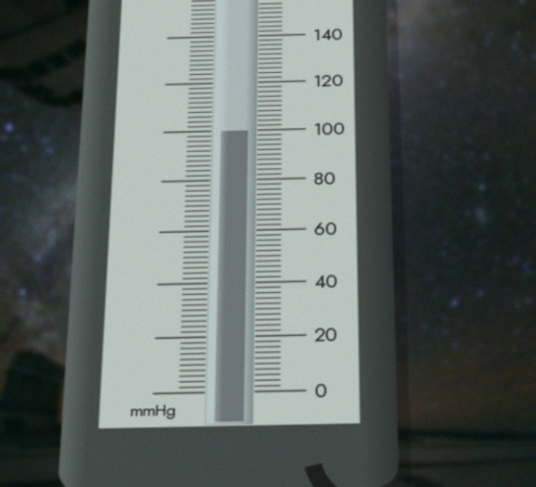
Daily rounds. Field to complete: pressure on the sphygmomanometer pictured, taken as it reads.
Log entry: 100 mmHg
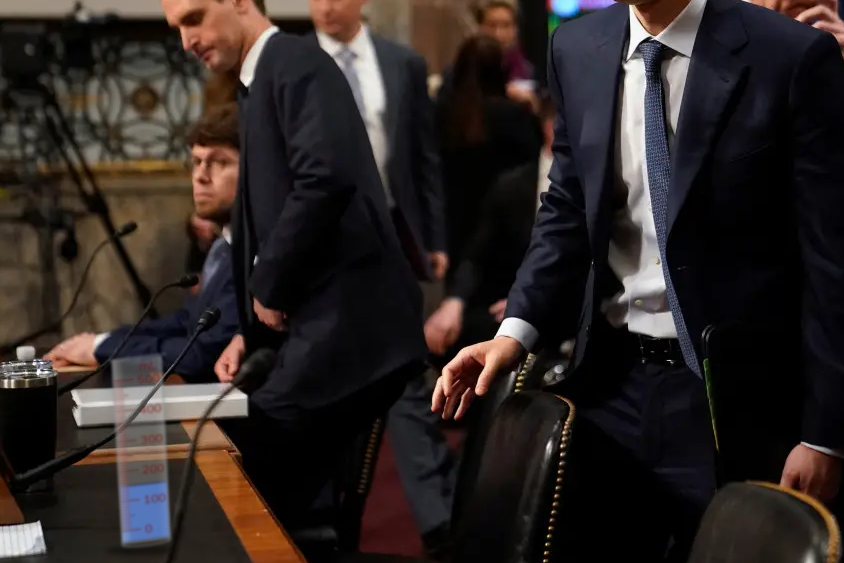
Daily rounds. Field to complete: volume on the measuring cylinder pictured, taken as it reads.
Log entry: 150 mL
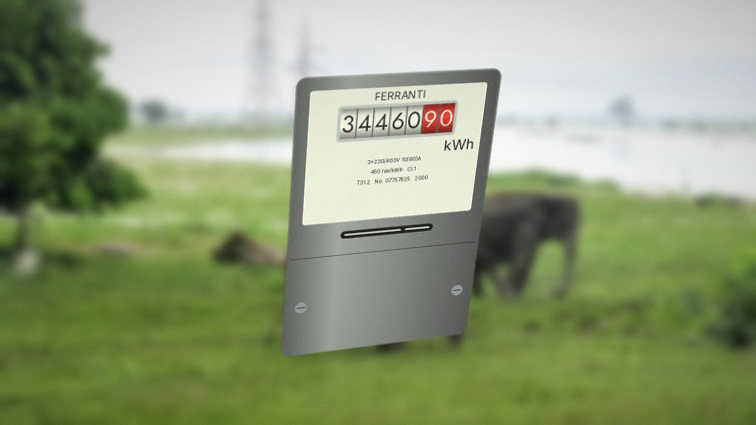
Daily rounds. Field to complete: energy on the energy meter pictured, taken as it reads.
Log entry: 34460.90 kWh
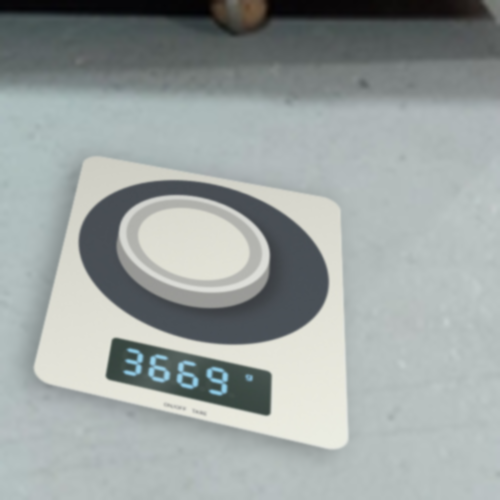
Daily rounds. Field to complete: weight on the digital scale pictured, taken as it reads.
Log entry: 3669 g
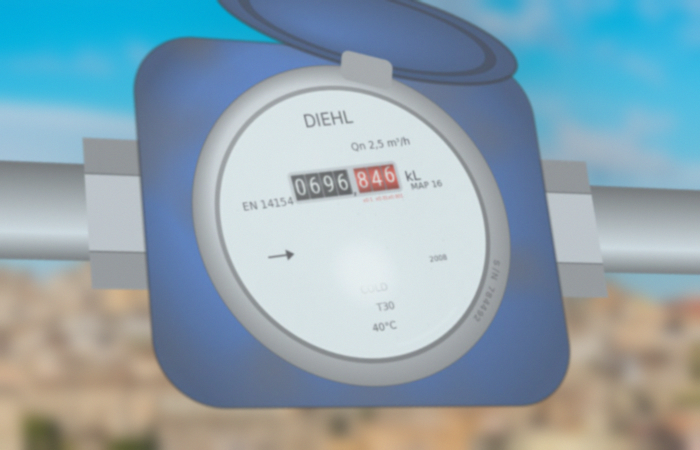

---------------

Goal of the exercise:
Retype all of the lines above word for word, leaving the pictures out.

Answer space:
Daily rounds. Field to complete: pressure on the sphygmomanometer pictured, taken as it reads.
Log entry: 100 mmHg
Daily rounds. Field to complete: volume on the measuring cylinder pictured, taken as it reads.
Log entry: 150 mL
Daily rounds. Field to complete: energy on the energy meter pictured, taken as it reads.
Log entry: 34460.90 kWh
Daily rounds. Field to complete: weight on the digital scale pictured, taken as it reads.
Log entry: 3669 g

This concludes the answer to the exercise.